The pqSTARK proof system delivered the report's most striking result.
Six validator signatures totaling 14.5 KB compressed into a single proof of about 340 bytes, a 43-to-1 reduction that kept consensus efficient even under heavier cryptographic loads.
The slowest 1% of block confirmations stretched to 11 slots in some cross-region runs, with larger blocks taking longer to propagate between nodes.
Quantum Threat Timeline
BNB Chain framed the work as a proof of concept rather than a production rollout, stating that throughput constraints at the network and data layer remain the central obstacle. The report also flagged P2P handshakes and KZG commitments as outside its current scope, requiring broader coordination with the Ethereum ecosystem.
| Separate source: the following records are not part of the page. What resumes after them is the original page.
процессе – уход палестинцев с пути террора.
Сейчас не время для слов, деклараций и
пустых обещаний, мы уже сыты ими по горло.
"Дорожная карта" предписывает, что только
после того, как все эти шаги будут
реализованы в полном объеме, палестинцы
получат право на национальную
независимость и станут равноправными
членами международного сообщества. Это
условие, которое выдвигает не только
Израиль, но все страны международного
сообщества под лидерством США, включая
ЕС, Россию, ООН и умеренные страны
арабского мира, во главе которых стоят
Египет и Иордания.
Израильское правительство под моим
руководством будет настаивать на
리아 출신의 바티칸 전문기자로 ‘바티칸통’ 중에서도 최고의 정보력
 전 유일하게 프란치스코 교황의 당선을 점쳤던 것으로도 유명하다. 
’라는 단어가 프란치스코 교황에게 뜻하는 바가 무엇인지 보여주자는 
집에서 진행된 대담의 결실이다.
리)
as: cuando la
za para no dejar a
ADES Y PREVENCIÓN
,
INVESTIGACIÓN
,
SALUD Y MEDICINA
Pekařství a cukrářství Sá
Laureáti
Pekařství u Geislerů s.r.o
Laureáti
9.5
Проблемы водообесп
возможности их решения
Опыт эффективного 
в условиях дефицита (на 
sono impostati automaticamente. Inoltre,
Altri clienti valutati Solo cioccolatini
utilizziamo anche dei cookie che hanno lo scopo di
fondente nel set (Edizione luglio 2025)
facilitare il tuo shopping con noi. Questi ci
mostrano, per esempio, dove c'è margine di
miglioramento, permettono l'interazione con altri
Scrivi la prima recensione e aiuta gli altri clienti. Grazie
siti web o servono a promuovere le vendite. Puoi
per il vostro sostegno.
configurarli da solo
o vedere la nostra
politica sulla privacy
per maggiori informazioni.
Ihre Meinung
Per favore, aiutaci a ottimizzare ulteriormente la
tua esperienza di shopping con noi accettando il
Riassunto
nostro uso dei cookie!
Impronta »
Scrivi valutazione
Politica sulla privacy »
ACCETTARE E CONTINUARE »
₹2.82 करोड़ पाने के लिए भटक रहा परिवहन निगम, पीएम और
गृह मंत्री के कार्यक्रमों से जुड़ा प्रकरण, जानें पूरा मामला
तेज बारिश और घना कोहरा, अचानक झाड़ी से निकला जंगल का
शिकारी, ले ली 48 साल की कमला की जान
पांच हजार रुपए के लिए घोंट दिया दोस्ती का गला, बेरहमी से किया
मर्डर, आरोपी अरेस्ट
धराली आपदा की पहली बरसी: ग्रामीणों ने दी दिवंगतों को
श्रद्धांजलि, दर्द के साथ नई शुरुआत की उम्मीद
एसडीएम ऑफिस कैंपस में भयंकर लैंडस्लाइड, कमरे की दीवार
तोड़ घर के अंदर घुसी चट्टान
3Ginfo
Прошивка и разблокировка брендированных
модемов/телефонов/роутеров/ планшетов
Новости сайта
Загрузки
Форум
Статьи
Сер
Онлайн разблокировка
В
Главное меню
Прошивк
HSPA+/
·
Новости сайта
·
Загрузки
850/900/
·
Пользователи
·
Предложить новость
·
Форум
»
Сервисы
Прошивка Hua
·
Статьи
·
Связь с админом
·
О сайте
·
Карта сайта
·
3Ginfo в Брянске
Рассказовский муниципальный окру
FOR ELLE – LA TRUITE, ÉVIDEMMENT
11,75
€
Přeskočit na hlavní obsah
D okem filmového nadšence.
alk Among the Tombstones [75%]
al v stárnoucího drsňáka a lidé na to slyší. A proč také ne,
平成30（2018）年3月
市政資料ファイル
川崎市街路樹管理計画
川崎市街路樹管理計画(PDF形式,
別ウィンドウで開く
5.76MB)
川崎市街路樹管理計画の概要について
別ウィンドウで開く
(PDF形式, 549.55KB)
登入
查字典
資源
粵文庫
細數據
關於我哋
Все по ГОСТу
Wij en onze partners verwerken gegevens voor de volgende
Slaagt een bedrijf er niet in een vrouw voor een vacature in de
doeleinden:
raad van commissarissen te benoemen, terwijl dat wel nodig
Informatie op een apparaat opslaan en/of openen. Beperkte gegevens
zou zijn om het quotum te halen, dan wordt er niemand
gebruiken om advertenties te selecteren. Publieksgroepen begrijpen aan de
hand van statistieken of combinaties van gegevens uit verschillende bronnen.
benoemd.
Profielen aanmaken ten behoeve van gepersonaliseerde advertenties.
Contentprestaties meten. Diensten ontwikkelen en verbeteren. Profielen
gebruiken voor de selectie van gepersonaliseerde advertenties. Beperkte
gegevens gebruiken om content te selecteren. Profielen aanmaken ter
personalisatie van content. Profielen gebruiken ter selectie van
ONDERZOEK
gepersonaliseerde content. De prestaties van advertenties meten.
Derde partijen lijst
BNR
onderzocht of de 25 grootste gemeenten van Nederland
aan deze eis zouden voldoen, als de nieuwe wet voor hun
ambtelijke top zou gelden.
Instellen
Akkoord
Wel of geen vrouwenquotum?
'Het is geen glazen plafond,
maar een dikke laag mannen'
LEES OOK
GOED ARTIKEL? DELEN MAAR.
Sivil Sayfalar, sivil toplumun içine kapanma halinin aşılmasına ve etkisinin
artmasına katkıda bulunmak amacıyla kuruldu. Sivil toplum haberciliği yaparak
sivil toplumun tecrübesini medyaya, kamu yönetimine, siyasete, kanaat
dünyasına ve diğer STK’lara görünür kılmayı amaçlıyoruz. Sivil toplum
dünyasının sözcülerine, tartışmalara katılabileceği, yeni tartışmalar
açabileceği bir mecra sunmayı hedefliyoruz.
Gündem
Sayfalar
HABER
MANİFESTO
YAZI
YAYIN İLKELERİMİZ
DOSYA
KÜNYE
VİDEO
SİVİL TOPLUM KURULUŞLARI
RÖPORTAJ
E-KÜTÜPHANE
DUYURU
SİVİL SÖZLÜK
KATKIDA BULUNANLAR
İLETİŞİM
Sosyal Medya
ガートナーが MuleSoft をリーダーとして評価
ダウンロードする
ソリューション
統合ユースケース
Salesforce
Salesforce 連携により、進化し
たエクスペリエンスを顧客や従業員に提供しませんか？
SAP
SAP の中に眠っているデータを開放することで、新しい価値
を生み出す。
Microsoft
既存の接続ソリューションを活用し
The migration concerns Shor's algorithm, a quantum method capable of breaking the elliptic-curve cryptography that secures most blockchains today.
Researchers generally place a cryptographically relevant quantum computer 10 to 20 years out, though Google research published in March 2026 suggested viable attacks on ECC systems could emerge by 2029.
Other networks have moved in the same direction recently. NEAR Protocol rolled out ML-DSA signatures earlier this month, and TRON announced a post-quantum initiative in April, while Ethereum has acknowledged the need for similar upgrades without setting a formal schedule.